*** Block opens ***

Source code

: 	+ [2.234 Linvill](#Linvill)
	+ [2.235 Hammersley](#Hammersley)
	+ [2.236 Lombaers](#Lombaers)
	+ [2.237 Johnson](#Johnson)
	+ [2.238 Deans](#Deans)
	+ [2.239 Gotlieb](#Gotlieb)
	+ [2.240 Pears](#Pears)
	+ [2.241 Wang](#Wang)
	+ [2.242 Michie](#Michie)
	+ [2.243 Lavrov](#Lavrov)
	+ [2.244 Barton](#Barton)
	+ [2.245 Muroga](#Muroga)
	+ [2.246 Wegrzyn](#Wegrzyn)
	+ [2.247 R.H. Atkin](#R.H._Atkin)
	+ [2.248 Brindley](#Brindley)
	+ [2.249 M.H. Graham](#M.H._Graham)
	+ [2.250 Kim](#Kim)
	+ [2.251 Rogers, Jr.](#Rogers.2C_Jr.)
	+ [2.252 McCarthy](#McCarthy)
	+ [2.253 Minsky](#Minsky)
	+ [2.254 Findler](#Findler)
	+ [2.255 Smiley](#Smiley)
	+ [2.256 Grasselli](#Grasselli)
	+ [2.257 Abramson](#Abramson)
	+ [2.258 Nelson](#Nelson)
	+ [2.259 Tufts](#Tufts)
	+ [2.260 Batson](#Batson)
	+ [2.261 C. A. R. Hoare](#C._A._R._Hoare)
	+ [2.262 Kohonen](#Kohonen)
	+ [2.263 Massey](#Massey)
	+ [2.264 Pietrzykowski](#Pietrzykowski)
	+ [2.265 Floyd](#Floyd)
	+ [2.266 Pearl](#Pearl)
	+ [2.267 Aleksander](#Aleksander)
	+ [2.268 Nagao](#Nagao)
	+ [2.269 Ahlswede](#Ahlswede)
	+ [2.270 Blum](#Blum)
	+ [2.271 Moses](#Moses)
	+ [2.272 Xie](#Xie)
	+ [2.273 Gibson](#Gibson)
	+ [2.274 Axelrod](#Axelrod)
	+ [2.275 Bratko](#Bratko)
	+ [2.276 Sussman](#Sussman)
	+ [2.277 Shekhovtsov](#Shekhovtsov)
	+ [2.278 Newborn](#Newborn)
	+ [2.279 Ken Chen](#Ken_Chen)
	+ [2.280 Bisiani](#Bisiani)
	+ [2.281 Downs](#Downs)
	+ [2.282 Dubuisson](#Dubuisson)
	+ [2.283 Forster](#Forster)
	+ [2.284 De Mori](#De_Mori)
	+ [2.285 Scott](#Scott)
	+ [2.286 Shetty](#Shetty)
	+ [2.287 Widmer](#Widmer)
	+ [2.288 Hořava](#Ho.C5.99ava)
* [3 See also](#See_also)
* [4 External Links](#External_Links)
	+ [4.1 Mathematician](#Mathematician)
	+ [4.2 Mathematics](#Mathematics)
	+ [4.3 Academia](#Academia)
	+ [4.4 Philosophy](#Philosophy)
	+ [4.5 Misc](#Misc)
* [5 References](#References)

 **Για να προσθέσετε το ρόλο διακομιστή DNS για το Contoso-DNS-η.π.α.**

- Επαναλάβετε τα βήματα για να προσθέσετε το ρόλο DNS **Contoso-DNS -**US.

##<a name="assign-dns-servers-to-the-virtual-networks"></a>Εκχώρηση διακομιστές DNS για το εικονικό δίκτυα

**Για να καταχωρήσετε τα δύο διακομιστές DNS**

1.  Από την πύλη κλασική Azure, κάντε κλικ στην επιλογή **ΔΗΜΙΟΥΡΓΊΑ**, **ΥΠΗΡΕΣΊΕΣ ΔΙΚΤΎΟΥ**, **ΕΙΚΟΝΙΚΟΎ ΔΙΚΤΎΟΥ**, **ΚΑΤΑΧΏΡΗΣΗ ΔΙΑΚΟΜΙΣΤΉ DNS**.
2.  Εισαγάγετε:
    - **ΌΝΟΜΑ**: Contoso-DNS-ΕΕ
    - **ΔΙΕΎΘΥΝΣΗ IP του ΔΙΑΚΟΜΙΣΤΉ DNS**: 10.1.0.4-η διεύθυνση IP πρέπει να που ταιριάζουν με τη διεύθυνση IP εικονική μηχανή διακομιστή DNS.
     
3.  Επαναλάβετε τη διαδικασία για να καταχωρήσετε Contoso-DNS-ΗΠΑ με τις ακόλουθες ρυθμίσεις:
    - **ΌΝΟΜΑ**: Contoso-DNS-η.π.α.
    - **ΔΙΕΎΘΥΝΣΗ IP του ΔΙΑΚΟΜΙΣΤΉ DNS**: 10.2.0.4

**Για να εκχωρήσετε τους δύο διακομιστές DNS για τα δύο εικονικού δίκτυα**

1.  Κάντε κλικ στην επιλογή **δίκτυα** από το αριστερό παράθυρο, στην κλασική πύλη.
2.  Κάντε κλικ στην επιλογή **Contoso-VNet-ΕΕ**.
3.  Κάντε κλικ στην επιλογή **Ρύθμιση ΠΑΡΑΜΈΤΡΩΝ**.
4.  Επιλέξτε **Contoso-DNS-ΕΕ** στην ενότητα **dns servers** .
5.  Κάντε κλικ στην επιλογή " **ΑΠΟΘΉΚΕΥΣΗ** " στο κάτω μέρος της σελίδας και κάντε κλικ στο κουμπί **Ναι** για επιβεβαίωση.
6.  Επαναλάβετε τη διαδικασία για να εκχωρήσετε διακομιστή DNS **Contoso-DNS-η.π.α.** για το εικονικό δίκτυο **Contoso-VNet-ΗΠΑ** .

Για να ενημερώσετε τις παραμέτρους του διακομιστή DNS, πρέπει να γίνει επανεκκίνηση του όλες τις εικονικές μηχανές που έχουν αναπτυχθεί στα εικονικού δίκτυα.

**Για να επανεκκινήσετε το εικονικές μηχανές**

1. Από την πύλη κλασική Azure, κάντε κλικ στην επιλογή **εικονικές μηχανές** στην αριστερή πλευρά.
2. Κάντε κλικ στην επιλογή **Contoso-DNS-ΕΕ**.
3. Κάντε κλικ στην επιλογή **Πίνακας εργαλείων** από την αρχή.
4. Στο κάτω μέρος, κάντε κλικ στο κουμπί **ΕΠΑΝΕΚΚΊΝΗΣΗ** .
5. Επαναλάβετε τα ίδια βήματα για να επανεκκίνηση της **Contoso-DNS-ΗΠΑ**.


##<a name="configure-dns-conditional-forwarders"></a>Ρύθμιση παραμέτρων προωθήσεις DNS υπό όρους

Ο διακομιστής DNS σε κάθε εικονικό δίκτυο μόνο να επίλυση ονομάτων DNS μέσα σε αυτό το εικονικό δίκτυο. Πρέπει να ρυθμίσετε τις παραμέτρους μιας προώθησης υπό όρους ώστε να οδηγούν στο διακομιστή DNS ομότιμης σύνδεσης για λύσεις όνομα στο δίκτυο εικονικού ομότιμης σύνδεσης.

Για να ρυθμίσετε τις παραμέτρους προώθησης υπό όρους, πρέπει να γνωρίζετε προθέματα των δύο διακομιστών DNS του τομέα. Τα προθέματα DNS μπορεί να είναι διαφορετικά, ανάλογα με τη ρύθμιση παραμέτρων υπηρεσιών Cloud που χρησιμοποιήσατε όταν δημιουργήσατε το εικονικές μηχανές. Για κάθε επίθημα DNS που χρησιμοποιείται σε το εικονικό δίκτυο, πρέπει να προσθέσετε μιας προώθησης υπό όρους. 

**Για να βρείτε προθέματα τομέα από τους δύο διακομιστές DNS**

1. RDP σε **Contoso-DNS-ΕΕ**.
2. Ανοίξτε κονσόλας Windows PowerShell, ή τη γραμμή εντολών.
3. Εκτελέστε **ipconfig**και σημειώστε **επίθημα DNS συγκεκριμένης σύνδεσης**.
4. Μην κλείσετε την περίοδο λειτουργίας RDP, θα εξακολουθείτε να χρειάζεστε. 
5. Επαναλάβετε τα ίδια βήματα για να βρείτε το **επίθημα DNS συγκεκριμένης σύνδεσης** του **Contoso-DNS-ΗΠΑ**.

*** Block closes ***

:: How to complete this task ::
For the word "τους", find every line in the data that holds it and copy that line.

:: Task result ::
**Για να εκχωρήσετε τους δύο διακομιστές DNS για τα δύο εικονικού δίκτυα**
**Για να βρείτε προθέματα τομέα από τους δύο διακομιστές DNS**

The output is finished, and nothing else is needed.